* TASK ITEM *
Give the lines of the rows below as a JSON list of strings, one string per line and blank lines left out. Begin at the first line of the rows and stop after the line that contains "What is the average value".

* EXTRACTED INFORMATION *
Start of Block
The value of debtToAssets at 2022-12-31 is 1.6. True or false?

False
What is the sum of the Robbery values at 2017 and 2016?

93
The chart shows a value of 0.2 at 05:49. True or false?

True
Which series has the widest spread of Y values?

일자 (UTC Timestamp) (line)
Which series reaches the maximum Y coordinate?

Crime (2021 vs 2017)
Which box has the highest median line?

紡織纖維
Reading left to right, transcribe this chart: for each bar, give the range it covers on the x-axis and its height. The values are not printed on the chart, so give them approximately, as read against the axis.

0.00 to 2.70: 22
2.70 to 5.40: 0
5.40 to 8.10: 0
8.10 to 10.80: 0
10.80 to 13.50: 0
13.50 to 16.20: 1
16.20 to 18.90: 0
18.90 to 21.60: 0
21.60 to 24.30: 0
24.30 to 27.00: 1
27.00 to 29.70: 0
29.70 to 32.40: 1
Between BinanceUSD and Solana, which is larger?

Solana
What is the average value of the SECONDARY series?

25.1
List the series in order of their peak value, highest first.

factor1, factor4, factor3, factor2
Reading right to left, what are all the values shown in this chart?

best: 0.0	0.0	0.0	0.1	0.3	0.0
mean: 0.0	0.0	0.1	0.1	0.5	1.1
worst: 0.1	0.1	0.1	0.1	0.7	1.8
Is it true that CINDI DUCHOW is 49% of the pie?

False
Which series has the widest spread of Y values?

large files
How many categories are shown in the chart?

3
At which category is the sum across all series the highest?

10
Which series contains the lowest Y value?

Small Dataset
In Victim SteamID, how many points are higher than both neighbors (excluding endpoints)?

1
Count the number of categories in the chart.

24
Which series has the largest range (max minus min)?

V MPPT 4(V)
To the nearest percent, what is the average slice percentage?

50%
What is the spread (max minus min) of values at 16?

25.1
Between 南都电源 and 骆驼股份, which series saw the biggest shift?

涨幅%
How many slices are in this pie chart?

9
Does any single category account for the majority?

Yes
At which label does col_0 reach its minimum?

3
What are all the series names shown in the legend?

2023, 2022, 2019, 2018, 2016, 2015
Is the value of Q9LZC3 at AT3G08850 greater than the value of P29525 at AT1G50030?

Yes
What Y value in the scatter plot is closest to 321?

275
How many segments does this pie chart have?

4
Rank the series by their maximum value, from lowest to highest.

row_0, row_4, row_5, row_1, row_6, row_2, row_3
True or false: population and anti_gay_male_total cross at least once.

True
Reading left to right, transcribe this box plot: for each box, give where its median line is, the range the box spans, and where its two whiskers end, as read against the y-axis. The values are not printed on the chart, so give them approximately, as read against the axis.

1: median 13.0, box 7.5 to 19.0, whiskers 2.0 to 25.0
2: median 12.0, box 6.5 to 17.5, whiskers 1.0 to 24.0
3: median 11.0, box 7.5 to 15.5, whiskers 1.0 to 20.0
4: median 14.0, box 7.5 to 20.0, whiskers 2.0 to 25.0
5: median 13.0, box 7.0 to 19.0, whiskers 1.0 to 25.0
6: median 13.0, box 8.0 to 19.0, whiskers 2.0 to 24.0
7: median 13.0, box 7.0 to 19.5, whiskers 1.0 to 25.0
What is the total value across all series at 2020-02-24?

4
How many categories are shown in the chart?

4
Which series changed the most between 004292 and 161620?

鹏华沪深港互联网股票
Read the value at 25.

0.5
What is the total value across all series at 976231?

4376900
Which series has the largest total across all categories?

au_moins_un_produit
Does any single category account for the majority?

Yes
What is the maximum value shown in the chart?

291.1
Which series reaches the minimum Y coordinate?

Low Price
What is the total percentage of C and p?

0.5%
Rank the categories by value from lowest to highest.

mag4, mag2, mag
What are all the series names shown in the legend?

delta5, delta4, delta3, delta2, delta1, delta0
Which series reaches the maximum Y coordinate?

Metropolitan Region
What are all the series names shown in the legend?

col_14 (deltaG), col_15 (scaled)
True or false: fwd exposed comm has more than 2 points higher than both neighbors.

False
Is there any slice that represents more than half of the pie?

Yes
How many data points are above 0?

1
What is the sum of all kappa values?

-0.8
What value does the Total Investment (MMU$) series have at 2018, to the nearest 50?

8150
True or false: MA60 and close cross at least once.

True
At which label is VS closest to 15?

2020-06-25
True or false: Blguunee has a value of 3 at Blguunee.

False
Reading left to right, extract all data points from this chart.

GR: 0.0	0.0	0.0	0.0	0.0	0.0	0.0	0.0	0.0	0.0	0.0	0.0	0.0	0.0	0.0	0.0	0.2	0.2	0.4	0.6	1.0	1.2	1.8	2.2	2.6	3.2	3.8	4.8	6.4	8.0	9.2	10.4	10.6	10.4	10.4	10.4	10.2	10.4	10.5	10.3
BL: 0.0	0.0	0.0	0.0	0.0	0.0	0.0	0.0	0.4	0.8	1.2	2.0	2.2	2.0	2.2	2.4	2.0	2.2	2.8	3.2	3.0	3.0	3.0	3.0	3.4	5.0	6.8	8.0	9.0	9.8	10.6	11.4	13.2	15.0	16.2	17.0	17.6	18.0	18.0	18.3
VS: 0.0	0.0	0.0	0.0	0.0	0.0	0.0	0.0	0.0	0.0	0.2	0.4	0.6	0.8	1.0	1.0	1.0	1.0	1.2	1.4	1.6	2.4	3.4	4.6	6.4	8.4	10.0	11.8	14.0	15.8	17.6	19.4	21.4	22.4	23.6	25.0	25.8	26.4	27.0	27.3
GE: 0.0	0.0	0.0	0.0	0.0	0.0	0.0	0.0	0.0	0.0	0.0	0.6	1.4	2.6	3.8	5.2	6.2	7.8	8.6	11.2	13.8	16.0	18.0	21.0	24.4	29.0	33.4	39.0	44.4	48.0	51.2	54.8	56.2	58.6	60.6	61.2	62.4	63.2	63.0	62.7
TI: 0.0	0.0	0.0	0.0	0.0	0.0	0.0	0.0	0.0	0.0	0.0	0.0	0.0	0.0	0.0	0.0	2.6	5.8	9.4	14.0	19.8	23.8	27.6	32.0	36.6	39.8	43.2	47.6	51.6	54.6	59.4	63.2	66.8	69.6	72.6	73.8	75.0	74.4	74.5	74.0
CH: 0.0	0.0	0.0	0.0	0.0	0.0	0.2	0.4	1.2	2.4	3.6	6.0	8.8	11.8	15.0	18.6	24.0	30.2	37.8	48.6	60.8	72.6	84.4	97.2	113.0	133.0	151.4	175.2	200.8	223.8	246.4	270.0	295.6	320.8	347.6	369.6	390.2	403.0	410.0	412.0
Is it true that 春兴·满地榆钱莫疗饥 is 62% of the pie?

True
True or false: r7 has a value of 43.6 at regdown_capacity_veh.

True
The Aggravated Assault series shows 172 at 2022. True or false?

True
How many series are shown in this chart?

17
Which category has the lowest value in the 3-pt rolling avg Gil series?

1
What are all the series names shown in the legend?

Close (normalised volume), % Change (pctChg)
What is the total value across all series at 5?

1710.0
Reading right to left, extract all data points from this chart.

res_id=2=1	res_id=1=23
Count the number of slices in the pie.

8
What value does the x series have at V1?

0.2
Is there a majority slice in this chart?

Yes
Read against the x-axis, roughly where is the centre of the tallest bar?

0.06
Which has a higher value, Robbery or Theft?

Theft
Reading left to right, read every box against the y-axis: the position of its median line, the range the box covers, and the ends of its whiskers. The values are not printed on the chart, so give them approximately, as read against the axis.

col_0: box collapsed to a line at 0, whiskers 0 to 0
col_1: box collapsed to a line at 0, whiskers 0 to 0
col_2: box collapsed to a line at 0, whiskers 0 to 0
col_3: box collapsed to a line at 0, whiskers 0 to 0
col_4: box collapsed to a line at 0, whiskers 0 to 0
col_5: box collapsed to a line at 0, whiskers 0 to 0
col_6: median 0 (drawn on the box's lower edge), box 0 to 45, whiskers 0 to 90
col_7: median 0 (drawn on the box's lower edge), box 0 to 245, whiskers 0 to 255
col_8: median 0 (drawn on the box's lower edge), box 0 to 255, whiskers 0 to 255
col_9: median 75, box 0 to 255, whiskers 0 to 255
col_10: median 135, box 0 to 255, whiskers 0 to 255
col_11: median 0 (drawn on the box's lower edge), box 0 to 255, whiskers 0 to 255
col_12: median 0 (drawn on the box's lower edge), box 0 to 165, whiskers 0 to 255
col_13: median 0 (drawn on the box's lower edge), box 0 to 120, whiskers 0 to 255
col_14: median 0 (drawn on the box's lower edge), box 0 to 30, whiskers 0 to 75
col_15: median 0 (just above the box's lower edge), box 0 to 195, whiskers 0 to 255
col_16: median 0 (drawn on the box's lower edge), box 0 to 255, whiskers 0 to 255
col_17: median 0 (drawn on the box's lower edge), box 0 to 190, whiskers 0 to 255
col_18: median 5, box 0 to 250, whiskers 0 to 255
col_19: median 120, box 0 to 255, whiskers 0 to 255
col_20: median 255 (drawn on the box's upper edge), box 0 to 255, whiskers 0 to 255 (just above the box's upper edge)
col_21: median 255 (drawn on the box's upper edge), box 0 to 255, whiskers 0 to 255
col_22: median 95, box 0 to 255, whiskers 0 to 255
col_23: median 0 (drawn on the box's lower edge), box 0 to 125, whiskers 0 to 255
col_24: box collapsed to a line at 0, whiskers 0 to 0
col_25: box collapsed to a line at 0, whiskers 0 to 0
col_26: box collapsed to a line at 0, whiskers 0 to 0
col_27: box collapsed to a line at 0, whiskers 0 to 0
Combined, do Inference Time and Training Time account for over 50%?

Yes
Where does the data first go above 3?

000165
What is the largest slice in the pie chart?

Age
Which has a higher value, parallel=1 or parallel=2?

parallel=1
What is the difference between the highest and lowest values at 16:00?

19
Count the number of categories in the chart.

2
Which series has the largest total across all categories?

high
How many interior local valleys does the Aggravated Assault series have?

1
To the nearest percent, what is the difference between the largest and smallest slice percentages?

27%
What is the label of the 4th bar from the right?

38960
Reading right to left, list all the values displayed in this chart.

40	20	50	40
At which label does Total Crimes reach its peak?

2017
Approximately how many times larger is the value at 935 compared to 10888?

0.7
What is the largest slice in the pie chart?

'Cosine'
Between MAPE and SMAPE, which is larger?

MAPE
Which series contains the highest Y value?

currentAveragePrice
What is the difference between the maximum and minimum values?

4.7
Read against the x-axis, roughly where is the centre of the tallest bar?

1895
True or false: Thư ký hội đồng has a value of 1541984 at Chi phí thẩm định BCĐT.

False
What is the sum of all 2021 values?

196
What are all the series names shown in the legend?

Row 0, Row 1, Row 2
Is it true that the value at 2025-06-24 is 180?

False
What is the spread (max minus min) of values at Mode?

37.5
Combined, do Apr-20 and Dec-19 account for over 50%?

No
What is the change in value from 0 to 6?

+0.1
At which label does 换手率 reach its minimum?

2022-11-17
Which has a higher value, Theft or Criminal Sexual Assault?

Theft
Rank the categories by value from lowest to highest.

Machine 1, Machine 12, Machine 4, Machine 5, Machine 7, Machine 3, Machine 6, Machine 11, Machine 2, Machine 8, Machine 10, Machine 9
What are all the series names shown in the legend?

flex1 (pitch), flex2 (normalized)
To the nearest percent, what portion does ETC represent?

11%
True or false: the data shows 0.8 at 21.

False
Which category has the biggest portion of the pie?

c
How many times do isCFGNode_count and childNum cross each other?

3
End of Block
* RESULT OF THIS TASK *
[
  "The value of debtToAssets at 2022-12-31 is 1.6. True or false?",
  "False",
  "What is the sum of the Robbery values at 2017 and 2016?",
  "93",
  "The chart shows a value of 0.2 at 05:49. True or false?",
  "True",
  "Which series has the widest spread of Y values?",
  "일자 (UTC Timestamp) (line)",
  "Which series reaches the maximum Y coordinate?",
  "Crime (2021 vs 2017)",
  "Which box has the highest median line?",
  "紡織纖維",
  "Reading left to right, transcribe this chart: for each bar, give the range it covers on the x-axis and its height. The values are not printed on the chart, so give them approximately, as read against the axis.",
  "0.00 to 2.70: 22",
  "2.70 to 5.40: 0",
  "5.40 to 8.10: 0",
  "8.10 to 10.80: 0",
  "10.80 to 13.50: 0",
  "13.50 to 16.20: 1",
  "16.20 to 18.90: 0",
  "18.90 to 21.60: 0",
  "21.60 to 24.30: 0",
  "24.30 to 27.00: 1",
  "27.00 to 29.70: 0",
  "29.70 to 32.40: 1",
  "Between BinanceUSD and Solana, which is larger?",
  "Solana",
  "What is the average value of the SECONDARY series?"
]